The new stimulus was also widely expected, even if the government had not made any official mention of one, especially as the economy has stalled since this summer. However, the size and target for the new government spending is worth noting. Government sources that spoke with the Yomiuri Shimbun have said the administration is aware of complaints that past stimulus have been little more than pork barrel spending, funding projects that do not directly contribute to real economic growth beyond the initial flush of spending. In light of these issues, the government says it plans to “focus on such measures as those to address rising fuel costs or to benefit low-income earners,” while “government spending on the measures could reach ¥3 trillion to ¥4 trillion in total.”
This new stimulus reflects the 5.5 trillion yen in additional spending that the government put in place last December before the April tax increase from 3 to 5 percent. With an eye toward the proposed October 2015 increase to 10 percent, the government sources also indicated that there could be a further stimulus sometime in fiscal 2015. For the initial stimulus, however, the only clear indications of what it will be spent on include “subsidies for farming households suffering from rising fuel costs or for companies purchasing energy-saving equipment… and renovation of aging roads bridges and tunnels.”
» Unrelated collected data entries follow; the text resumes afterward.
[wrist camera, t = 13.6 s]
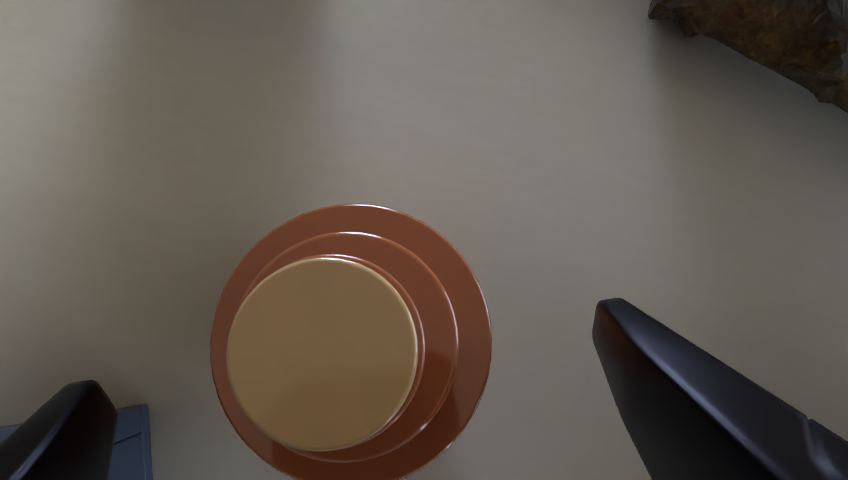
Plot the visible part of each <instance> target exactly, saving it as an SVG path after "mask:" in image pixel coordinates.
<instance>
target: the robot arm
mask: <svg viewBox="0 0 848 480" xmlns="http://www.w3.org/2000/svg"><path fill="white" fill-rule="evenodd" d="M592 337H593V342H594V345H595V348H596V351H597V354H598V356H599V359H600V362H601V364H602V367H603V370H604V373H605V375H606V378H607V381H608V384H609V386H610V389H611V392H612V394H613V397H614V400H615V403H616V405H617V408H618V410H619V413H620V415H621V418H622V420H623V422H624V424H625V426H626V429H627V431H628V433H629V435H630V437H631V439H632V441H633V443H634V445H635V447H636V449H637V451H638V453H639V455H640V457H641V459H642V461H643V463H644V465H645V467H646V469H647V471H648V473H649V475H650V477H651V479H652V480H848V441H846V440H845V439H843V438H841V437H840V436H838V435H837V434H835V433H833V432H832V431H830V430H829V429H827V428H826V427H824V426H822V425H821V424H819V423H818V422H816V421H815V420H813V419H809V420H808V418H807V416H806V415H805V414H803V413H802V412H800V411H799V410H797V409H795V408H794V407H792V406H791V405H789V404H787V403H786V402H784V401H783V400H781V399H780V398H778V397H776V396H775V395H773V394H772V393H770V392H769V391H767V390H765V389H764V388H762V387H761V386H759V385H758V384H756V383H754V382H753V381H751V380H750V379H748V378H747V377H745V376H743V375H742V374H740V373H739V372H737V371H736V370H734V369H732V368H731V367H729V366H728V365H726V364H725V363H723V362H721V361H720V360H718V359H717V358H715V357H714V356H712V355H710V354H709V353H707V352H706V351H704V350H703V349H701V348H699V347H698V346H696V345H695V344H693V343H692V342H690V341H688V340H687V339H685V338H684V337H682V336H681V335H679V334H677V333H676V332H674V331H673V330H671V329H670V328H668V327H666V326H665V325H663V324H662V323H660V322H659V321H657V320H655V319H654V318H652V317H651V316H649V315H647V314H646V313H644V312H643V311H641V310H640V309H638V308H636V307H635V306H633V305H632V304H630V303H629V302H627V301H625V300H624V299H621V298H613V299H606V300H601V301H599V302H598V304H597V306H596V311H595V318H594V324H593V330H592ZM117 420H118V416H117V411H116V408H115V406H114V405H113V403H112V402H111V400H110V399H109V397H108V396H107V394H106V393H105V392H104V390H103V389H102V387H101V386H100V384H99V383H98V382H96V381H94V380H86V381H80V382H74V383H70V384H68V385H66V386H65V387H63V388H62V389H61V390H60V391H59V392H58V393H57V394H55V395H54V396H53V397H52V398H51V399H50V400H49V401H48V402H47V403H45V404H44V405H43V406H42V407H41V408H40V409H39V410H38V411H36V412H35V413H34V414H33V415H32V416H31V417H30V418H29V419H28V420H26V421H25V422H24V423H23V424H22V425H21V426H20V427H19V428H17V429H16V430H15V431H14V432H13V433H12V434H11V435H10V436H9V437H7V438H6V439H5V440H4V441H3V442H2V443H1V444H0V480H107V479H108V474H109V468H110V462H111V456H112V450H113V445H114V439H115V433H116V427H117Z"/></svg>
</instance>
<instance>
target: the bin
mask: <svg viewBox="0 0 848 480" xmlns="http://www.w3.org/2000/svg"><path fill="white" fill-rule="evenodd" d="M116 411H117V416H118V420H117V427H116V433H115V439H114V445H113V450H112V456H111V462H110V468H109V474H108V479H107V480H153V474H152V459H151V445H150V430H149V416H148V405H147V404H143V405H137V406H130V407H124V408H118V409H116ZM21 425H22V424H17V425H11V426H4V427H0V444H1V443H2V442H3V441H4V440H5V439H6V438H7V437H9V436H10V435H11V434H12V433H13V432H14V431H15V430H16V429H17V428H19V427H20V426H21Z"/></svg>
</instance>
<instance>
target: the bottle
mask: <svg viewBox="0 0 848 480" xmlns="http://www.w3.org/2000/svg"><path fill="white" fill-rule="evenodd" d="M491 353H492V334H491V322H490V317H489V313H488V308H487V304H486V301H485V298H484V295H483V293H482V290H481V287H480V285H479V283H478V281H477V279H476V277H475V275H474V273H473V271H472V270H471V268H470V267H469V265H468V264H467V262H466V261H465V259H464V258H463V257H462V255H461V254H460V253H459V252H458V251H457V250H456V249H455V248H454V246H453V245H452V244H451V243H450V242H449V241H448V240H446V239H445V238H444V237H443V236H442V235H441V234H439V233H438V232H437V231H436V230H434V229H433V228H431V227H430V226H428V225H427V224H425V223H424V222H422V221H420V220H418V219H416V218H414V217H412V216H410V215H408V214H405V213H402V212H399V211H396V210H393V209H390V208H385V207H380V206H375V205H365V204H344V205H334V206H329V207H323V208H319V209H316V210H313V211H310V212H306V213H303V214H301V215H299V216H297V217H295V218H292V219H290V220H288V221H286V222H285V223H283V224H281V225H280V226H278V227H277V228H275V229H273V230H272V231H271V232H269V233H268V234H267V235H266V236H264V237H263V238H262V239H261V240H260V241H258V242H257V243H256V244H255V245H254V246H253V247H252V248H251V249H250V251H249V252H248V253H247V254H246V255H245V256H244V257H243V259H242V260H241V261H240V263H239V264H238V265H237V267H236V268H235V269H234V271H233V273H232V274H231V276H230V278H229V280H228V282H227V283H226V285H225V287H224V289H223V292H222V294H221V297H220V299H219V302H218V304H217V308H216V312H215V316H214V320H213V325H212V333H211V340H210V360H211V368H212V375H213V380H214V384H215V388H216V391H217V395H218V398H219V400H220V403H221V405H222V408H223V410H224V412H225V415H226V416H227V418H228V420H229V421H230V423H231V425H232V426H233V428H234V430H235V431H236V432H237V434H238V435H239V436H240V437H241V439H242V440H243V441H244V442H245V444H246V445H247V446H248V447H249V448H250V449H251V450H252V451H253V452H254V453H255V454H257V455H258V456H259V457H260V458H261V459H262V460H264V461H265V462H266V463H268V464H269V465H271V466H272V467H273V468H275V469H276V470H278V471H280V472H282V473H284V474H286V475H288V476H290V477H292V478H294V479H296V480H399V479H402V478H405V477H407V476H409V475H411V474H412V473H414V472H416V471H418V470H420V469H422V468H424V467H425V466H426V465H428V464H429V463H430V462H432V461H433V460H435V459H436V458H437V457H439V456H440V455H441V454H442V453H443V452H444V451H445V450H446V449H447V448H448V447H449V446H450V445H451V444H453V442H454V441H455V440H456V439H457V437H458V436H459V435H460V434H461V433H462V431H463V430H464V429H465V427H466V426H467V424H468V422H469V421H470V419H471V418H472V416H473V414H474V413H475V411H476V409H477V406H478V404H479V402H480V400H481V398H482V395H483V392H484V389H485V386H486V382H487V379H488V375H489V369H490V363H491Z"/></svg>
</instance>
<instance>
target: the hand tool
mask: <svg viewBox="0 0 848 480" xmlns="http://www.w3.org/2000/svg"><path fill="white" fill-rule="evenodd" d="M648 17H649V19H660V18H666V17H671V18H674V19H677V22H678V25H679V27H680V29H681V31H682V33H683V34H684V36H685V37H694V36H696V35H700V34H703V35H705V36H708V37H710V38H713V39H715V40H717V41H719V42H721V43H722V44H724V45H726V46H728V47H730V48H732V49H733V50H735V51H737V52H738V53H740V54H742V55H743V56H745V57H747V58H748V59H750V60H752V61H755V62H757V63H759V64H762V65H764V66H766V67H768V68H770V69H772V70H774V71H776V72H777V73H779V74H781V75H783V76H785V77H786V78H788V79H790V80H792V81H794V82H796V83H797V84H799V85H801V86H802V87H804V88H806V89H808V90H809V91H810V92H811V93H813V94H814V95H815V97H816V98H817V100H818V101H819V102H821V103H830V104H834V105H836V106H838V107H839V108H841V109H843V110H844V111H845V112H847V113H848V0H652V1H651V4H650V8H649V11H648Z"/></svg>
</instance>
The final and least expected piece of news concerned the Bank of Japan’s latest announcement of additional monetary easing. After a Policy Board meeting on Friday, BOJ Governor Karuhiko Kuroda told reporters that “We decided to expand our easing regime to ensure that our 2 percent inflation target will be achieved at an early time,” and that “it will conduct money market operations so that the country’s monetary base will increase at an annual pace of ¥80 trillion, up from the previously targeted pace of ¥60 trillion to ¥70 trillion.”
What makes Kuroda’s decision unexpected is that he has been saying over the past few months that he was pleased with the current rate of growth, despite the fact that inflation had cooled from 1.5 percent in April to just 1 percent before the BOJ’s announcement. Additionally, unlike the previous round of monetary easing that passed the Policy Board by a 9-0 vote, last Friday’s vote barely passed 5-4.
The government appears to be firing on all cylinders to keep its fragile economic recovery on track. Weak third quarter growth after the economy contracted 7.1 percent in the second quarter would begin to put significant political pressure on the Abe administration. As a consequence, the prime minister and other government institutions look to be trying to get out in front of the issue with measures intended to reassure markets, voters and consumers. It also appears that the LDP-led government remains focused on keeping the next tax increase in place, as it is conducting hearings on the issue from Tuesday until November 18, after which Abe will “give instructions to compile the economic measures [stimulus].” If the government plans to stick to its original schedule of announcing the tax increase in December, then the next few weeks will be crucial for improving the ability of both public opinion and the economy to absorb it.